Manchmal ist das Wunderliche ein unaussprechlicher Vorgang, aber ohne Worte ist er nicht. Manchmal suche ich die freien Zellen auf, die in den Klosterwänden eines Claustrums der Ruhe, nicht des Glaubens, stecken und hinausführen in ein Zwischenreich. Keine Norm begrenzt diese Zellen, sie entsprechen in ihrer mathematischen Genauigkeit exakt dem Kosmos der Frage, die man stellt (sich stellt oder niemandem stellt), und die man stolz wie eine Wunde trägt. Die Türen sind rund wie ein Laib Brot, und auch die Röhrenförmigkeit so mancher Zellen gewährt einen ungewohnten Aufenthalt. Die euklidische Geometrie stellen sie in Frage für den, der Fragen hat, die er sich gerne selbst stellen möchte. Der Frager benutzt einen Spiegel, der in diesen Zellen in der Tasche des Besuchers heranwächst, nie größer als sein eigenes Gesicht, damit nicht zu viel Licht und Schatten von den Wänden bricht. Die Tage lasten wie ein schweres Gewicht. Hier aber ist die Schwerkraft eine andere, hier ist man nur so schwer wie man wirklich ist, der Ballast ist das, was man sich selbst aufgeladen hat; man erkennt ihn oft nicht, weil der Körper seine Dominanz behauptet und zum Beweis die Waage fordert.
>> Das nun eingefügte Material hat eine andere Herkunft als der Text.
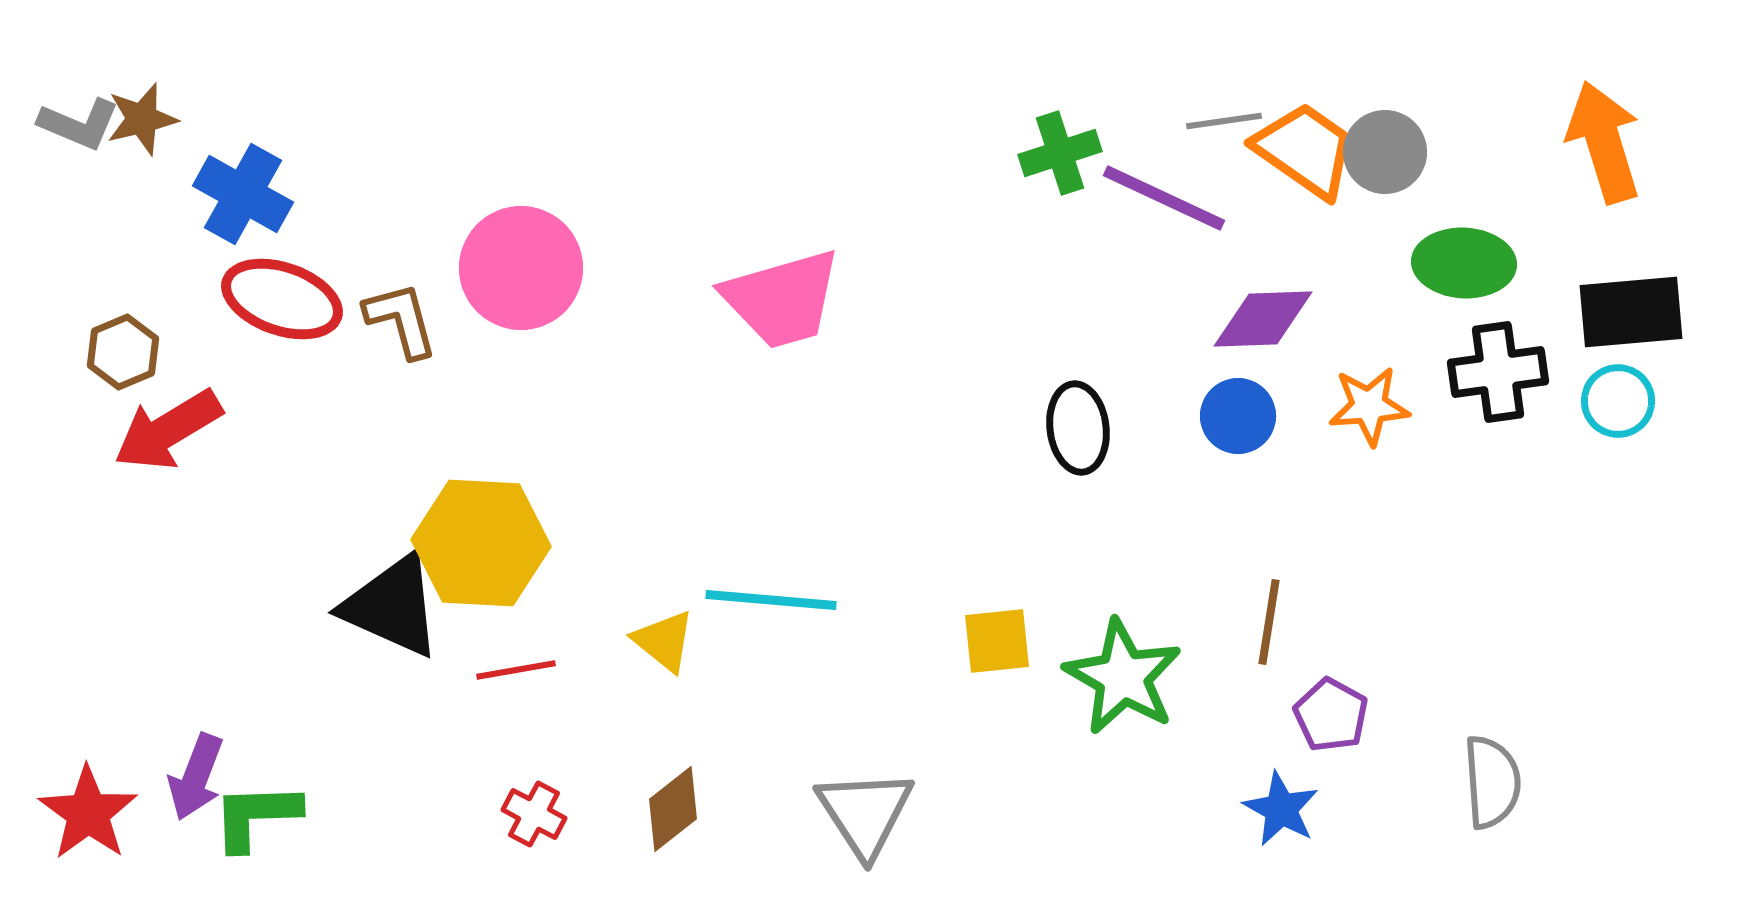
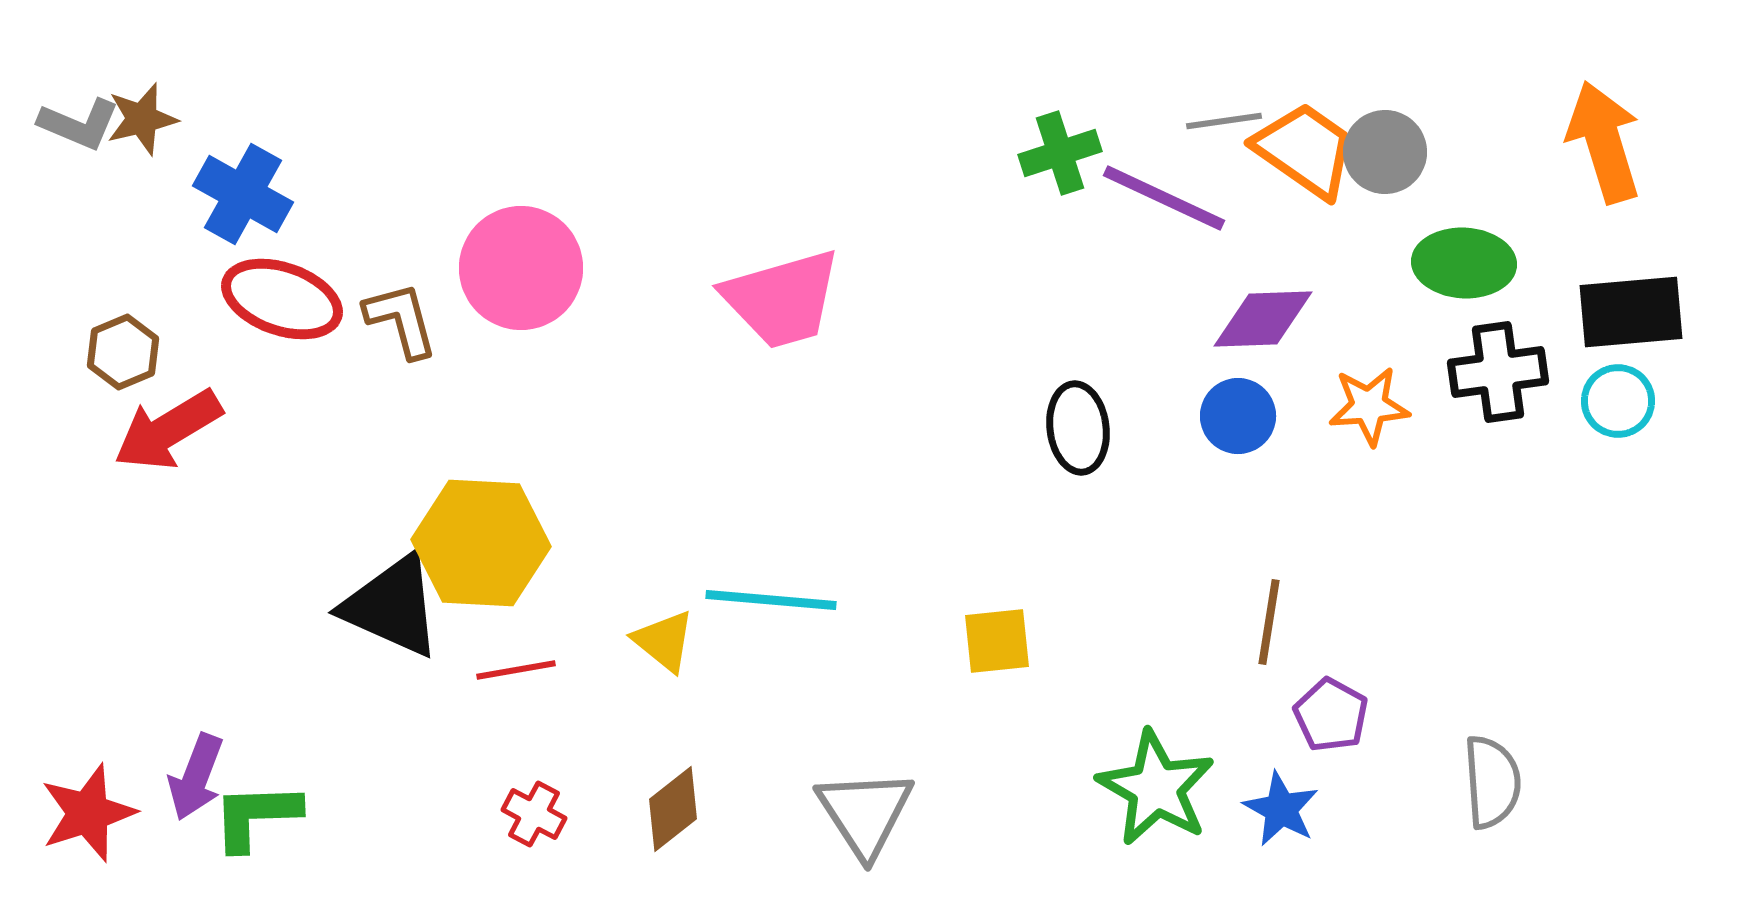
green star: moved 33 px right, 111 px down
red star: rotated 18 degrees clockwise
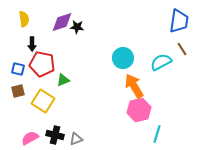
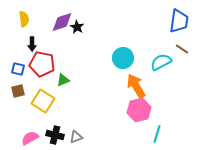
black star: rotated 24 degrees clockwise
brown line: rotated 24 degrees counterclockwise
orange arrow: moved 2 px right
gray triangle: moved 2 px up
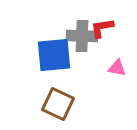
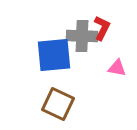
red L-shape: rotated 125 degrees clockwise
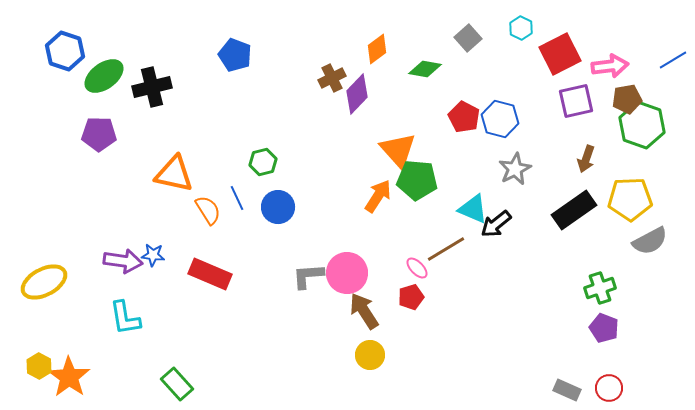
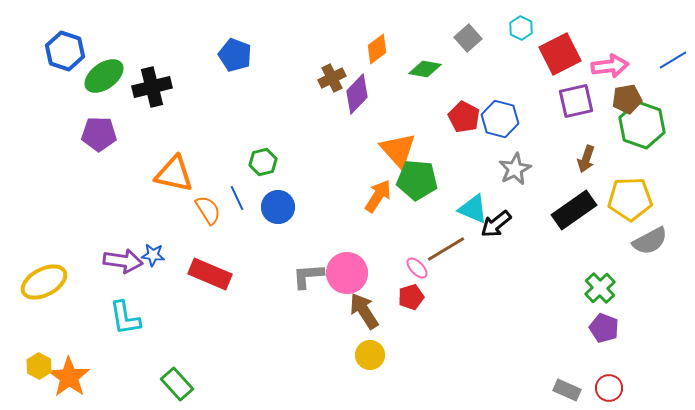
green cross at (600, 288): rotated 24 degrees counterclockwise
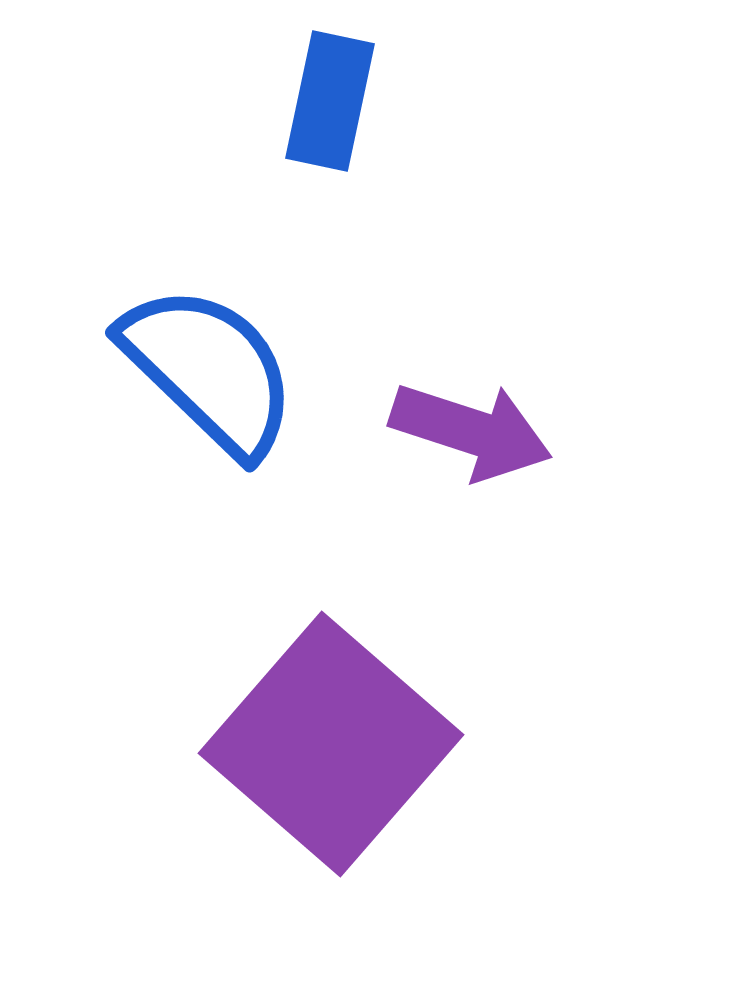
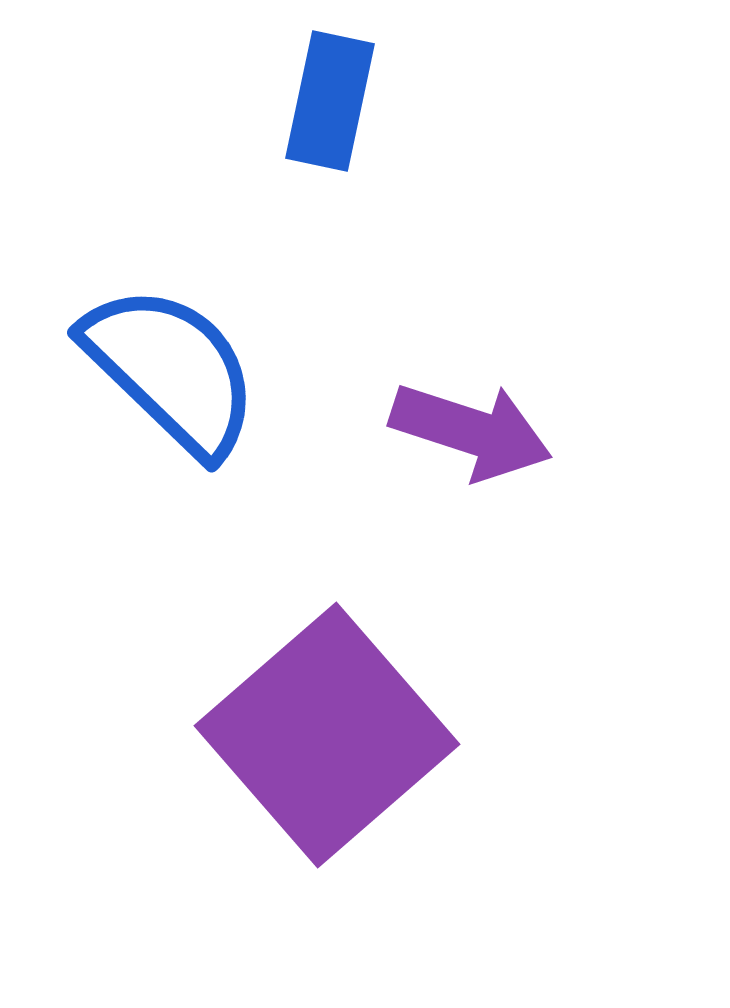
blue semicircle: moved 38 px left
purple square: moved 4 px left, 9 px up; rotated 8 degrees clockwise
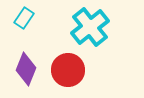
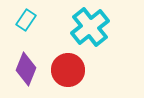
cyan rectangle: moved 2 px right, 2 px down
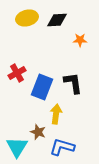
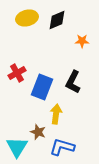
black diamond: rotated 20 degrees counterclockwise
orange star: moved 2 px right, 1 px down
black L-shape: moved 1 px up; rotated 145 degrees counterclockwise
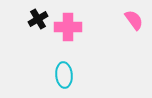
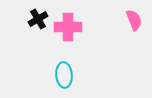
pink semicircle: rotated 15 degrees clockwise
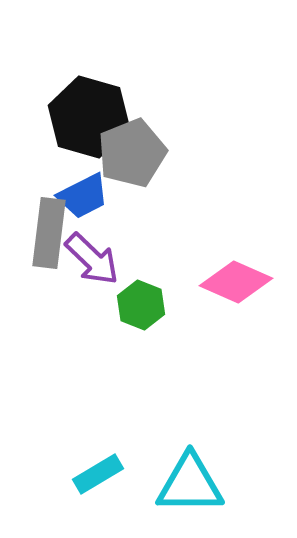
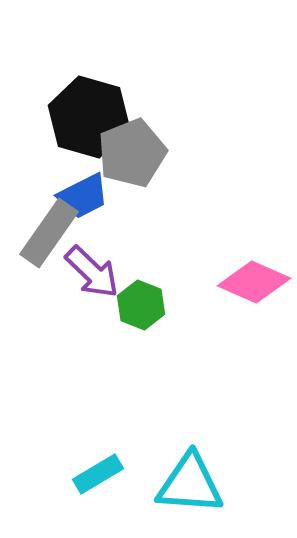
gray rectangle: rotated 28 degrees clockwise
purple arrow: moved 13 px down
pink diamond: moved 18 px right
cyan triangle: rotated 4 degrees clockwise
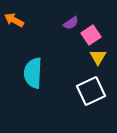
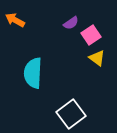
orange arrow: moved 1 px right
yellow triangle: moved 1 px left, 1 px down; rotated 24 degrees counterclockwise
white square: moved 20 px left, 23 px down; rotated 12 degrees counterclockwise
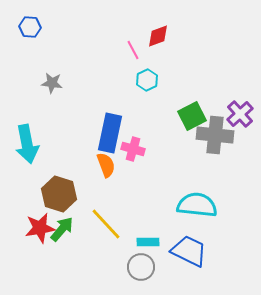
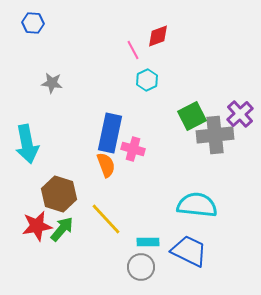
blue hexagon: moved 3 px right, 4 px up
gray cross: rotated 12 degrees counterclockwise
yellow line: moved 5 px up
red star: moved 3 px left, 2 px up
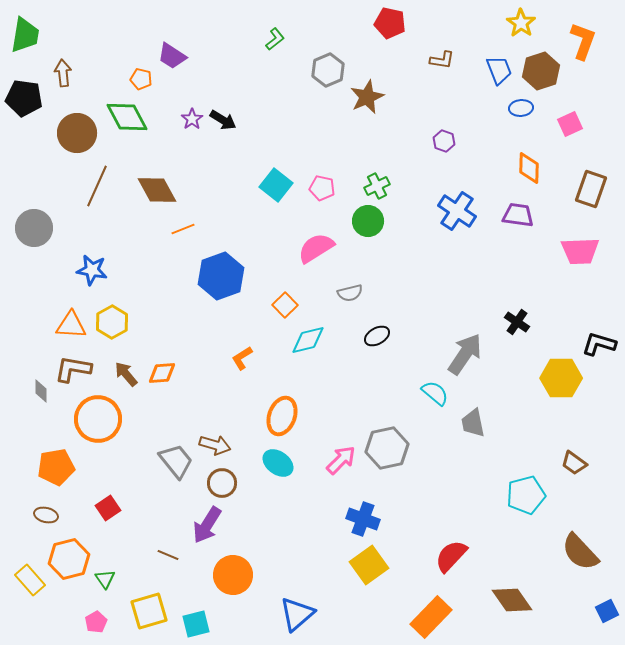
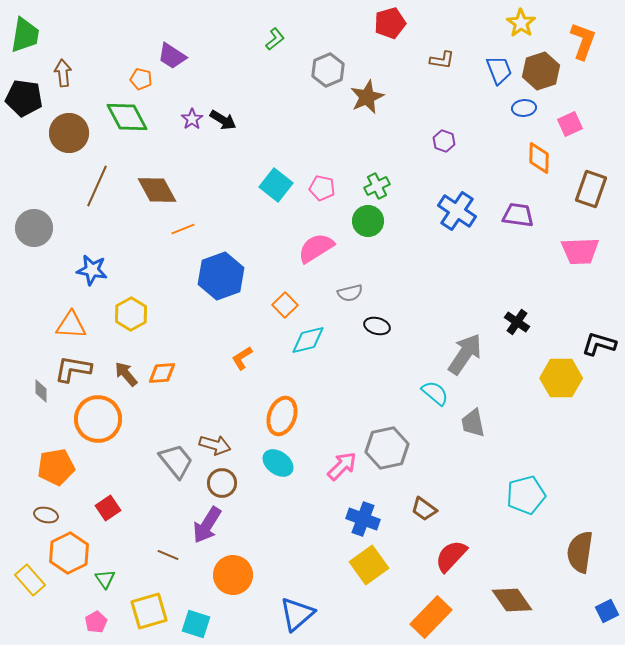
red pentagon at (390, 23): rotated 28 degrees counterclockwise
blue ellipse at (521, 108): moved 3 px right
brown circle at (77, 133): moved 8 px left
orange diamond at (529, 168): moved 10 px right, 10 px up
yellow hexagon at (112, 322): moved 19 px right, 8 px up
black ellipse at (377, 336): moved 10 px up; rotated 45 degrees clockwise
pink arrow at (341, 460): moved 1 px right, 6 px down
brown trapezoid at (574, 463): moved 150 px left, 46 px down
brown semicircle at (580, 552): rotated 51 degrees clockwise
orange hexagon at (69, 559): moved 6 px up; rotated 12 degrees counterclockwise
cyan square at (196, 624): rotated 32 degrees clockwise
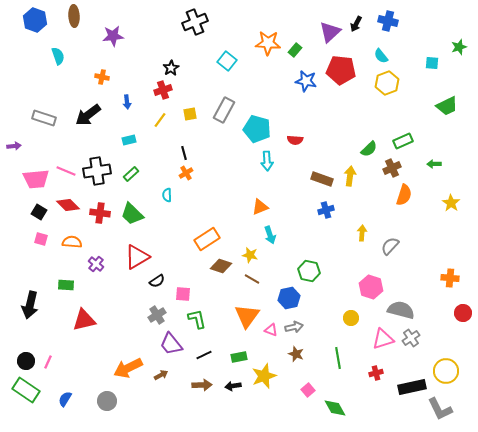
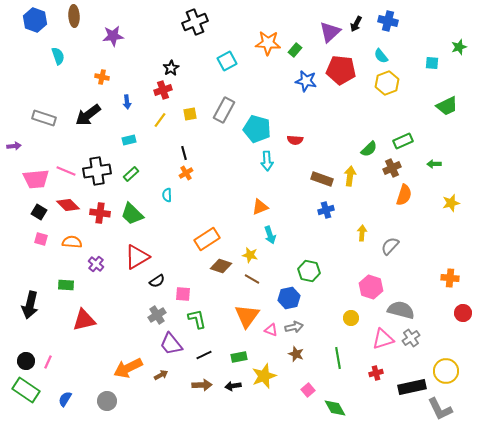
cyan square at (227, 61): rotated 24 degrees clockwise
yellow star at (451, 203): rotated 24 degrees clockwise
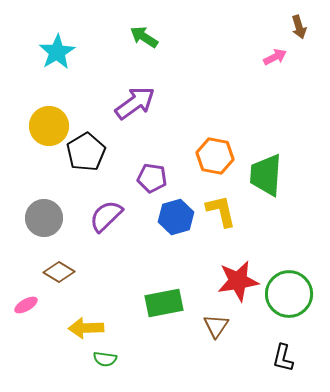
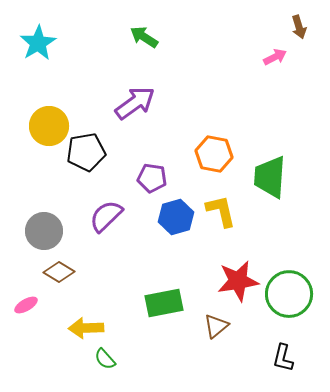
cyan star: moved 19 px left, 9 px up
black pentagon: rotated 21 degrees clockwise
orange hexagon: moved 1 px left, 2 px up
green trapezoid: moved 4 px right, 2 px down
gray circle: moved 13 px down
brown triangle: rotated 16 degrees clockwise
green semicircle: rotated 40 degrees clockwise
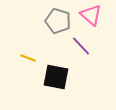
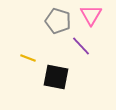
pink triangle: rotated 20 degrees clockwise
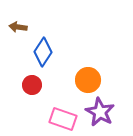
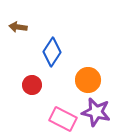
blue diamond: moved 9 px right
purple star: moved 4 px left; rotated 16 degrees counterclockwise
pink rectangle: rotated 8 degrees clockwise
In den Zellen sind Worte zu wagen, einzeln zunächst, ungeachtet der Rohform, die sie den Sätzen sind. Ohne Sinn erst werden die Worte klar, sie erscheinen ohne Staat und Hof, bekleidet sind sie nur mit ihrem Klang, ihre Deutung ist nicht erforderlich. Die Ruhe der Klausur ermöglicht das Eindringen in sich selbst, ein Gewaltwort freilich, wie vieles: eine Aussage der Tat. Das Eindringen aber erfordert nur den Respekt der Suche.
Ich nähere mich dem Zementloch nur in der Vermutung. Wo es strotzte, randgefüllt mit Werbewassern aus den baldigen oberen Stockwerken. Auch darin sitzt eine Höllenmetapher. Kommt ein versengter Engel an, kommt niemand mehr ihn holen. Und schon verklungen ist der Kräne Zank, die Kettenmanöver im Wettbewerb. Zur Eröffnung bleibt ratlos der Sekt im Halse der Flasche stecken, will auch dann nicht aus der verjüngten Öffnung fahren, als ein Kellnerfinger ihn ruft.
Die Kälte trieft und reift vom Dach. Zuerst. Doch dann ergreift die dunkelblaue Wassermacht Spaliere und Ecken, Kanten, kurz: das ganze Habitat. Der Leuchter Kronen springen tausendscherbig scheinbar in der Luft, die kaum zu atmen ist, so geschwind ziehen die Jahre vorbei,hinterlassen rohgefranste Kürbisfelder weiß, ein Schimmelkern zerbirst in jeder Nacht, die nur Sekunden währt. Rebellisches Scheiden am Scheitergrund, am Ufer der Abschiede, Les Adieux – der Klang verweht schon tiefgekühlt. Wer hat je schönere Noten gesehen? Ein Zappelphilipp stillt seine Glieder, ein Mandelkorb fällt übern Zaun, kein Flügelschlag surrt das Verderben an. Und wenn du leise von mir gehst, dann bitte ich dich zum Tanze.